Scotland captain Greig Laidlaw said that Saturday night’s narrow 19-16 loss to France in Paris felt just as sore as any Six Nations loss.
In the heat of the frenetic finish, with surely victory just one composed pass away, it might have felt that way to the players. But really, on sober reflection, it wasn’t.
It would have been nice to win in Paris for the first time since 1999, but this was a World Cup warm-up match. If it had been February, it would have been a really sore one. If it had been the Rugby World Cup game against South Africa, it would have been excruciating.
There’s two matches upcoming later this month against the might of Japan and the USA that are far more important to Scotland than this one. The relative importance of the contest was illustrated by two incidents in the match, one barely noticed and one very much debated among the Scotland support as they headed back to the city to burn the midnight oil.
The first was the early departure of Alasdair Dickinson after he took a head knock clashing with Mathieu Basteraud 15 minutes into the game. The loose head prop, now among the best in his position in Europe, is absolutely crucial to Scotland’s RWC campaign.
It may have been he failed the head injury test, although Vern Cotter said he was sprightly enough in the dressing room. But the inference was clear; the former Dundee HSFP player wasn’t to be risked in any way whatsoever with more important business to come.
The second example was Scotland choosing to run a penalty in injury time rather than take the easy kick that would have drawn the game; a team decision, said Laidlaw, fully backed by Cotter.
Had it been the Six Nations, they would have kicked it, no doubt. Had it been the World Cup, obviously they’d have kicked and played for extra time.

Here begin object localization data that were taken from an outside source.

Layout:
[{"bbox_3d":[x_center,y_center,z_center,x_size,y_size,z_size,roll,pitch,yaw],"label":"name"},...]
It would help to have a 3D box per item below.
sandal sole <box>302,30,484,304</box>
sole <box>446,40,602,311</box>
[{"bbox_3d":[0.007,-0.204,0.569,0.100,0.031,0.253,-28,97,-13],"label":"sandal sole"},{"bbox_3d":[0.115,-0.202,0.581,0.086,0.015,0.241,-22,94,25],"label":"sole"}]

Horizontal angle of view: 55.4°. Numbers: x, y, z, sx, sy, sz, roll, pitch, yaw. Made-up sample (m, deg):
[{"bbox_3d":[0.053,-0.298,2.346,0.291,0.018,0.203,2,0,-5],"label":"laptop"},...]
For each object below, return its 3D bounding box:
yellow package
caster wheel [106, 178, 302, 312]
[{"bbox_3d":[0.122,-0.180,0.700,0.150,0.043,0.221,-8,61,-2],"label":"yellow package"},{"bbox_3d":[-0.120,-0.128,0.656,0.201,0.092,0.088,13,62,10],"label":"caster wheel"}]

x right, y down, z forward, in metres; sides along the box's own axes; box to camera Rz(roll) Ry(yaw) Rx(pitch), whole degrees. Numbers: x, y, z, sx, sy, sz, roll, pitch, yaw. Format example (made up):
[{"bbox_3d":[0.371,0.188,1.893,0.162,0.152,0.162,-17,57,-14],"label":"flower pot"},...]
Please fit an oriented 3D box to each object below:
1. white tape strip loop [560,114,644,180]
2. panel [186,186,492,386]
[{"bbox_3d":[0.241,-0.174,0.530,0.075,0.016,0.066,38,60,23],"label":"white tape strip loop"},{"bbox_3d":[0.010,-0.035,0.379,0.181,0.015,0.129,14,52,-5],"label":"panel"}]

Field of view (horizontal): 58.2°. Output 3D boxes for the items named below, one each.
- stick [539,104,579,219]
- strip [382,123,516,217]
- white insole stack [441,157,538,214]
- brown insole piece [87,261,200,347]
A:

But this was a warm-up game; a fully engaged and physical one, perhaps, but I don’t think I’d have counted a win in the same breath as the famous 1995 and 1999 Paris victories, would you?
That win’s for the future, and if France keep underestimating Scotland like this then it might not be long in coming. In the meantime, it was hard for even the most hard-hearted observer to find too many negatives in Saturday’s performance by Scotland.
The art of international rugby, certainly for Scotland it seems, is comparable to patching up a leaking dyke. Leaks occur, are addressed, but once they’re patched up the water squirts out another place.
In the opening couple of warm-up games in Dublin and Turin Scotland’s scrum and aerial game were poor. Both, on Saturday’s evidence, have been corrected.
Even when Dickinson went off, Gordon Reid showed he was up to the job in the scrum. At the death, with France attempting to grind Scotland into the appallingly substandard Stade de France turf, the front row that struggled in Dublin Reid, Fraser Brown and John Welsh held firm.
The aerial game has been solved by the return of Tommy Seymour and Sean Maitland, who despite a lack of action for months rather than weeks both ticked their names on the first-choice XV team sheet. Maitland, playing his first game for seven months, was outstanding in attack and in defence.
However, no sooner have these deficiencies been solved than another popped up, in the lineout of all places; the setpiece where Cotter’s influence has been the most positive since his arrival.
It may have been that the French had just done their homework, targeting not so much Ross Ford’s throw but the Scots’ protection of the ball once won or at point of contact. Greig Laidlaw complained long and hard to Wayne Barnes about interference, but the English referee was none too sympathetic to the Scots all night.
Sometimes the French just did a good job, such as when Dimitri Szarzewski read the long throw to the tail which set up position for France’s winning score.
South Africa will have noted it with relish, but if anything it was ideal that any deficiencies or transparency in the Scottish lineout scheme were spotted now; they’ve got three weeks to sort it, and will have kept back a good bit of their strategy anyway.
For the most part Scotland looked like a resilient and competitive team. John Hardie is a dynamo at openside and even given John Barclay’s excellence for Scarlets at Scotstoun, I’d still see him as a back-up No 8 rather than an alternative at 7.
Finn Russell had the shackles on a little, but he again showed plenty and outplayed his illustrious opposite number, Freddy Michalak. Scotland have the speed to strike over the length of the field as Seymour did for his try and Mark Bennett has the creativity to break down defences, as he almost did at the end.
That incident, and Matt Scott’s wayward pass when he had players queuing up to score, will be the could-have, should-have we’ll remember from this game. But even that can be a lesson learned.
If Scotland get in the same situation in the World Cup, as they probably will, one can hope that composure under pressure and fatigue – when it actually matters most – will bring the right result.